Critics argue that the government should not have invested so heavily in the banking industry.

“It seems to me [TARP] should be terminated,” said Randall Holcombe, an economics professor at Florida State University and a fellow at the Independent Institute, a nonprofit that studies political economics. “I don’t think it’s a benefit for the government to own the banks.”

Rep. Carol Shea-Porter, D-N.H., voted against the Emergency Economic Stabilization Act, which included TARP. She argues that there was little oversight attached to it and that the money would have been better spent elsewhere.

“We would have been better off investing the money in people on Main Street,” Shea-Porter said in an interview Thursday.

The Senate approved the legislation by a substantial margin, and the House, on its second try, passed it by a narrower vote. Without the legislation, Gregg argues, “cataclysmic failure” would have been worldwide and immediate.

The focus this fall in Congress is on what TARP has accomplished and how much longer it needs to continue.

Banks have repaid $70 billion so far, and the government has received nearly $7 billion in interest payments, according to the Government Accountability Office report.

Gregg said that if Geithner chooses to extend the program, all of the money returned by the banks so far and likely to be returned in the future should go toward reducing the national debt.

“There are a lot of people that want to get their hands on the money that’s coming back,” Gregg said.

Meg Reilly, a Treasury spokeswoman, declined to comment on the extension possibility because Geithner hasn’t made a decision. She said an extension would not be a commitment of additional funds.

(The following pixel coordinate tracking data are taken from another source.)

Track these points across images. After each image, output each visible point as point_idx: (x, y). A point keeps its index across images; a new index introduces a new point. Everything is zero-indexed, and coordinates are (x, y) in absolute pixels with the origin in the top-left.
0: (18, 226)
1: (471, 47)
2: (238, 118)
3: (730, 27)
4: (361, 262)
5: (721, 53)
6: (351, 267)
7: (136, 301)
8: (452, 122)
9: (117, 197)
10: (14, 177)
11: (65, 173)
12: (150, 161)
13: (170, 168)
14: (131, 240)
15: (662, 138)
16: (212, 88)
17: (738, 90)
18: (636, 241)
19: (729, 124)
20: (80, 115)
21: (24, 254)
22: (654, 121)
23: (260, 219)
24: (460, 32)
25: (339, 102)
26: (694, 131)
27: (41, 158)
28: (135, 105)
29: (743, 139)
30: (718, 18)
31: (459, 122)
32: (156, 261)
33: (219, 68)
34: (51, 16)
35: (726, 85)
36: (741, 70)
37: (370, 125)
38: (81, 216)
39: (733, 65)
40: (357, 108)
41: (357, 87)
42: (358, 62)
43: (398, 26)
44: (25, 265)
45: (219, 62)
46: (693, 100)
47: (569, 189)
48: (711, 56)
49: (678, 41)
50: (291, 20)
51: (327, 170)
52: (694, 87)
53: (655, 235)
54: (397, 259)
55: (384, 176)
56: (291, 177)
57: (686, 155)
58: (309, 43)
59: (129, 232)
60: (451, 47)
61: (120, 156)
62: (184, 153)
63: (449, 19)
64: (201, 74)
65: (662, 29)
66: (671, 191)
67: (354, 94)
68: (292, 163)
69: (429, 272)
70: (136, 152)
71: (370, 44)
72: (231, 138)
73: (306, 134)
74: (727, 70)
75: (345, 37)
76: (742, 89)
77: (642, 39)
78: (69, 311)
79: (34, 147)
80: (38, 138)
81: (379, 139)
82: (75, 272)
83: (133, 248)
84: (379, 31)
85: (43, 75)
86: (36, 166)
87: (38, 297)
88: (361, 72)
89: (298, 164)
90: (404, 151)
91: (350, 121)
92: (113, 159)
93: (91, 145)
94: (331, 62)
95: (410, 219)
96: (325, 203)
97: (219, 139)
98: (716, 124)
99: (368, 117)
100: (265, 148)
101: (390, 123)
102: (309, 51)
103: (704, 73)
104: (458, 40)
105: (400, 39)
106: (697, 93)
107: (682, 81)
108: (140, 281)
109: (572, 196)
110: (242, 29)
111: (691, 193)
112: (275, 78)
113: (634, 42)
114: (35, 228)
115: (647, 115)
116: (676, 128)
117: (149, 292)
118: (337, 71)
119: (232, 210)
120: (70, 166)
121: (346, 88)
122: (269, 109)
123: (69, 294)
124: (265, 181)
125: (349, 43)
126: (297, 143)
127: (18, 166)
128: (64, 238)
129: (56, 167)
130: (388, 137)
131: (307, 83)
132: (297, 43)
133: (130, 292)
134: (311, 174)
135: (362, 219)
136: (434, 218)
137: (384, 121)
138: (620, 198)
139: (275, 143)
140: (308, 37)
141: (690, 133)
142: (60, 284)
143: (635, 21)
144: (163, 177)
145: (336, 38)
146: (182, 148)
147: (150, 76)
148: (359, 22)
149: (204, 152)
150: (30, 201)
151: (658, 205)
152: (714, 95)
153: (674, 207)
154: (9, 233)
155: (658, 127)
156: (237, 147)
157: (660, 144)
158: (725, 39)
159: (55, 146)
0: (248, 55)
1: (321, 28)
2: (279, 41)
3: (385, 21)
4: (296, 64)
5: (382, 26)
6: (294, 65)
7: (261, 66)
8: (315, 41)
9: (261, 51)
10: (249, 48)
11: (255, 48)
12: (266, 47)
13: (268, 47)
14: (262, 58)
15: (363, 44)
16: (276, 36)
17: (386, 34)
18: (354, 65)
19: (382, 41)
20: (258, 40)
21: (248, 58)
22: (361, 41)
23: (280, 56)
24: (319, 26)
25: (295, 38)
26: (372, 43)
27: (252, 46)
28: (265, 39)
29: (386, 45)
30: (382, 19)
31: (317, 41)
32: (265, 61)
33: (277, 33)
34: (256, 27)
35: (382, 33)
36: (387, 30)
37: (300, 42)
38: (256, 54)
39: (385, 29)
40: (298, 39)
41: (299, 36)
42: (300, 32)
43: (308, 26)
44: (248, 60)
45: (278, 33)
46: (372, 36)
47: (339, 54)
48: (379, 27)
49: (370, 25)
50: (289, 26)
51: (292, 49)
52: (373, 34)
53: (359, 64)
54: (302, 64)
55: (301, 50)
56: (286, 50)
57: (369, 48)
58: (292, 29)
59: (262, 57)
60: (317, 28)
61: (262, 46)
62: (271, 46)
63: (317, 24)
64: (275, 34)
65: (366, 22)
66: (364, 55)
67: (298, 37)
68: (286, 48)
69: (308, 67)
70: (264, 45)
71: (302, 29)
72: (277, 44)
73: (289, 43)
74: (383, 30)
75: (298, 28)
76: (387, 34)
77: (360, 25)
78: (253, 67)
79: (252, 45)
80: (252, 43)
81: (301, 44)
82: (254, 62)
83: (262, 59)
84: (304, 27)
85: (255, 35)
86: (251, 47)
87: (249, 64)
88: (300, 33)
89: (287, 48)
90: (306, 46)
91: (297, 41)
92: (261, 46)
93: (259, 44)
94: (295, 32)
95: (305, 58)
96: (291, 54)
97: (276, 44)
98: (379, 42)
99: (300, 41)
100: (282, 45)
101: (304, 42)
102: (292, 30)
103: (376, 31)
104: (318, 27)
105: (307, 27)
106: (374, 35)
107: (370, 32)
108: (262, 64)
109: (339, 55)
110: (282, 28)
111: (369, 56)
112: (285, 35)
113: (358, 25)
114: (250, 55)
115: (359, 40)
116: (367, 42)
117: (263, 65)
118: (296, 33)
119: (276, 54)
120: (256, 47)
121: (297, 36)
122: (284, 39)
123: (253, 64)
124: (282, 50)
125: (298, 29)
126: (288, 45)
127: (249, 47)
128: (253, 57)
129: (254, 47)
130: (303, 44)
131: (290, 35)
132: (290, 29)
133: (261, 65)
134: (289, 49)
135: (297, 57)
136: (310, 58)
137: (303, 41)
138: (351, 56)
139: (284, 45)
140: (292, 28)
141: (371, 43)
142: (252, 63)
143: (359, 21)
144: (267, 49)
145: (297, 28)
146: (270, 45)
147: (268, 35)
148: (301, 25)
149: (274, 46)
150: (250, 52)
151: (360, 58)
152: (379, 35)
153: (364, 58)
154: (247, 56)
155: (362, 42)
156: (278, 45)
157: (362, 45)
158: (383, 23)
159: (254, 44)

Senate Banking, Housing and Urban Affairs Committee hearings lately have centered, in part, on the Treasury’s use of TARP funds to bail out the automobile industry.

In creating TARP to be flexible in order to stave off whatever risks might arise, Gregg said, the legislation made automaker bailouts possible, a step he strongly disagrees with.

Robert Hansen, senior associate dean at Dartmouth College’s Tuck School of Business, called the use of TARP funds to bail out carmakers a “complete betrayal” of the program’s purpose.

“The car industry [crisis] was not because of the credit crisis,” he said. “That was a long-term problem. And they went bankrupt anyway.”

Still, for many economists, there is no arguing that enacting the TARP program was better than doing nothing at all.

“Something had to be done,” Hansen said.

“TARP was, in my judgment, heroic,” said Terry Connelly, a former investment banker and dean of the Ageno School of Business at Golden Gate University in San Francisco. “It’s not a pretty thing for the government to do, but they stopped a nightmare for everybody.”